[TASK DETAILS] Put every line of the records below into a numbered list, omitting the blank lines and leaving the pictures out.

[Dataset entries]
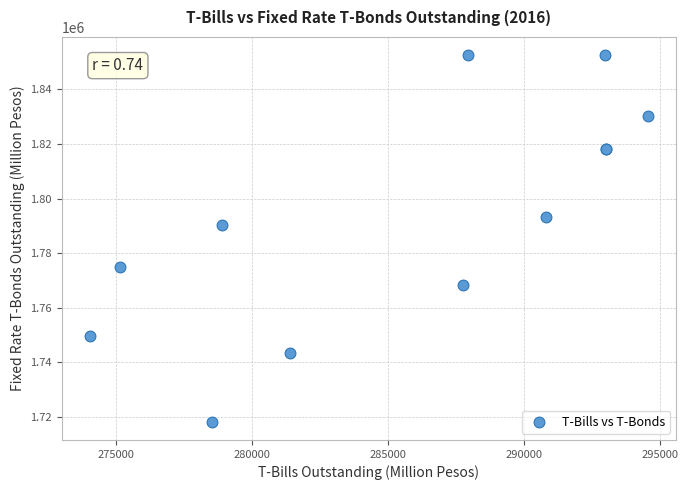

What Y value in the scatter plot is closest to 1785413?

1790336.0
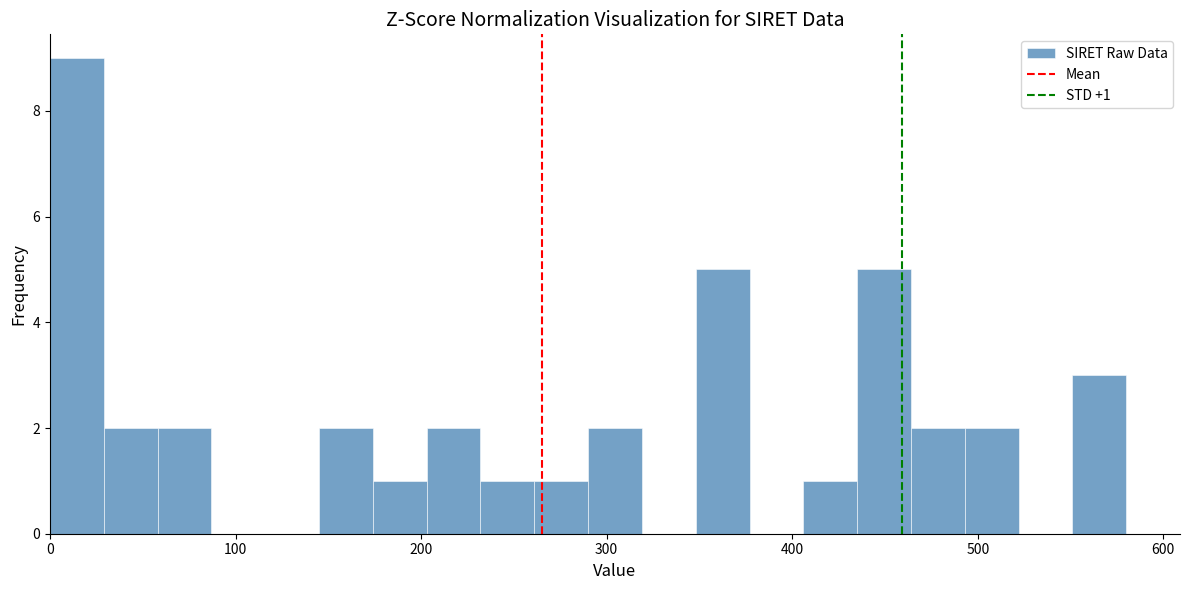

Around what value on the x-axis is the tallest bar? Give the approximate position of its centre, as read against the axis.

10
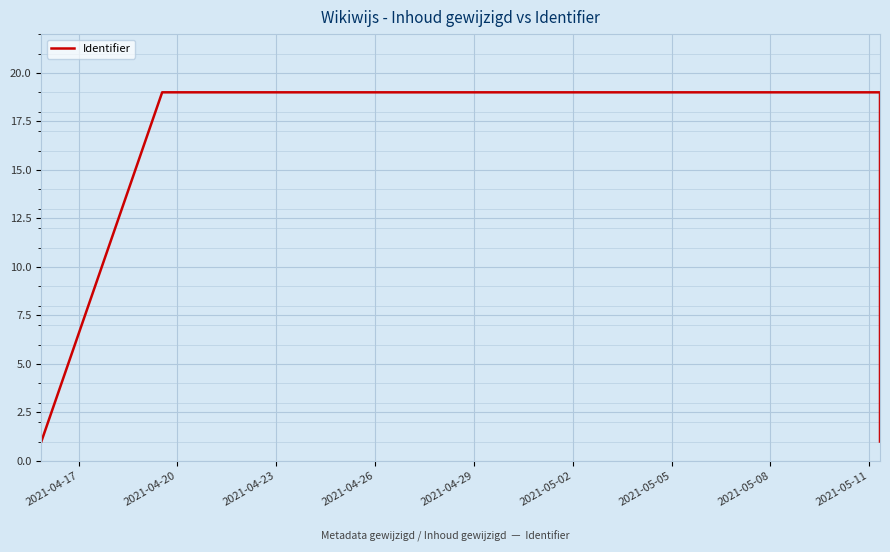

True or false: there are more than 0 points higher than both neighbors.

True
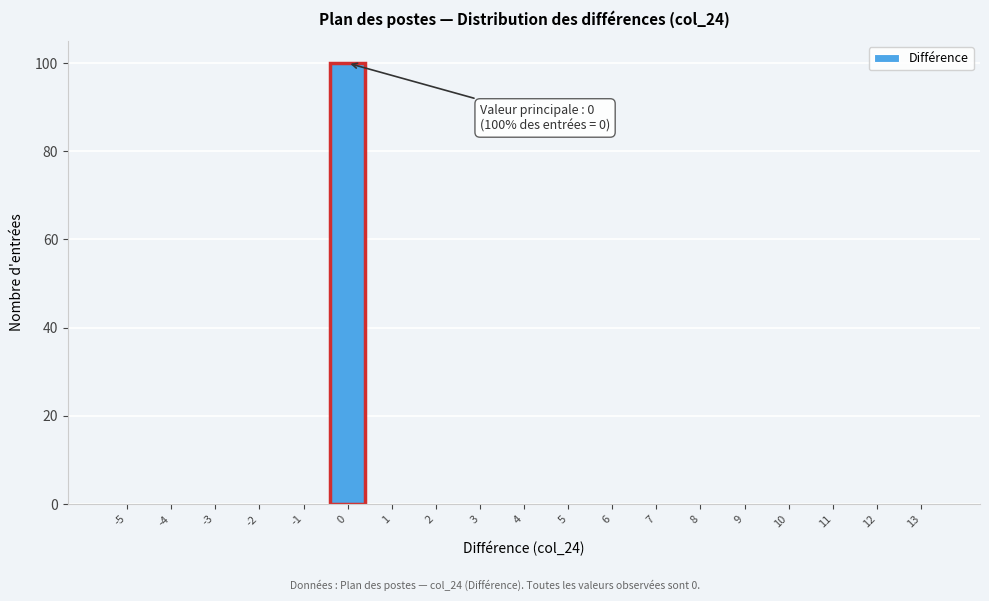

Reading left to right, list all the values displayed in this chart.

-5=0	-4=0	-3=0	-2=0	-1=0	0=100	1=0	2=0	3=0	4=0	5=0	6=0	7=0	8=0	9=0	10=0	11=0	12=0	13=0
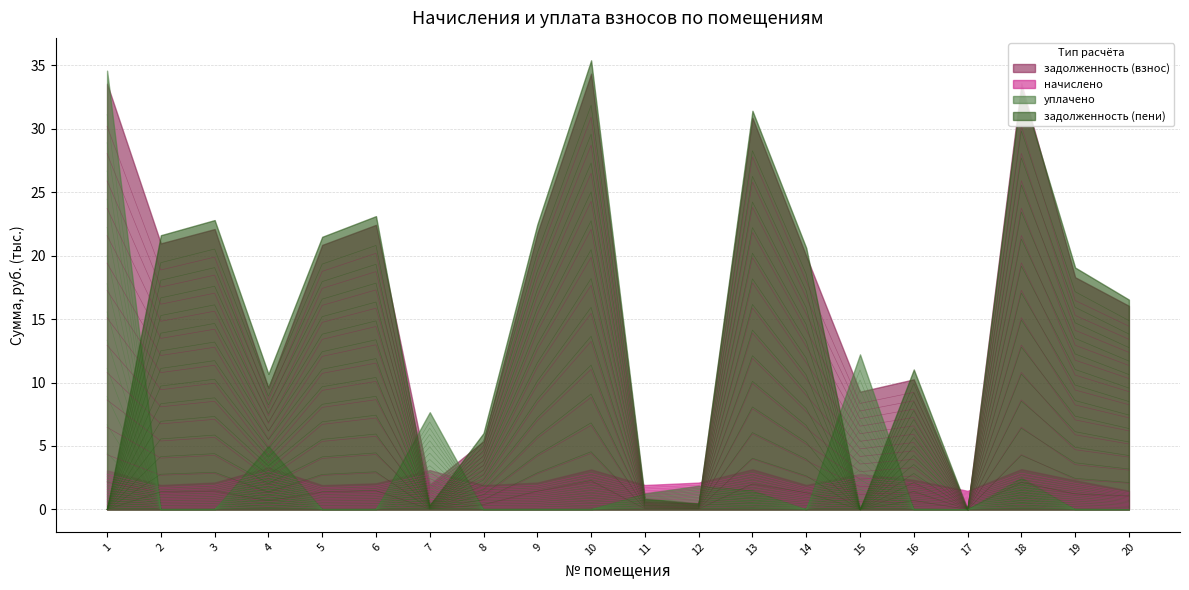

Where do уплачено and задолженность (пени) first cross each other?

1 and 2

[SOLUTION BELOW]
1. What Y value in the scatter plot is closest to 1785413?
2. 1790336.0
3. Around what value on the x-axis is the tallest bar? Give the approximate position of its centre, as read against the axis.
4. 10
5. True or false: there are more than 0 points higher than both neighbors.
6. True
7. Reading left to right, list all the values displayed in this chart.
8. -5=0	-4=0	-3=0	-2=0	-1=0	0=100	1=0	2=0	3=0	4=0	5=0	6=0	7=0	8=0	9=0	10=0	11=0	12=0	13=0
9. Where do уплачено and задолженность (пени) first cross each other?
10. 1 and 2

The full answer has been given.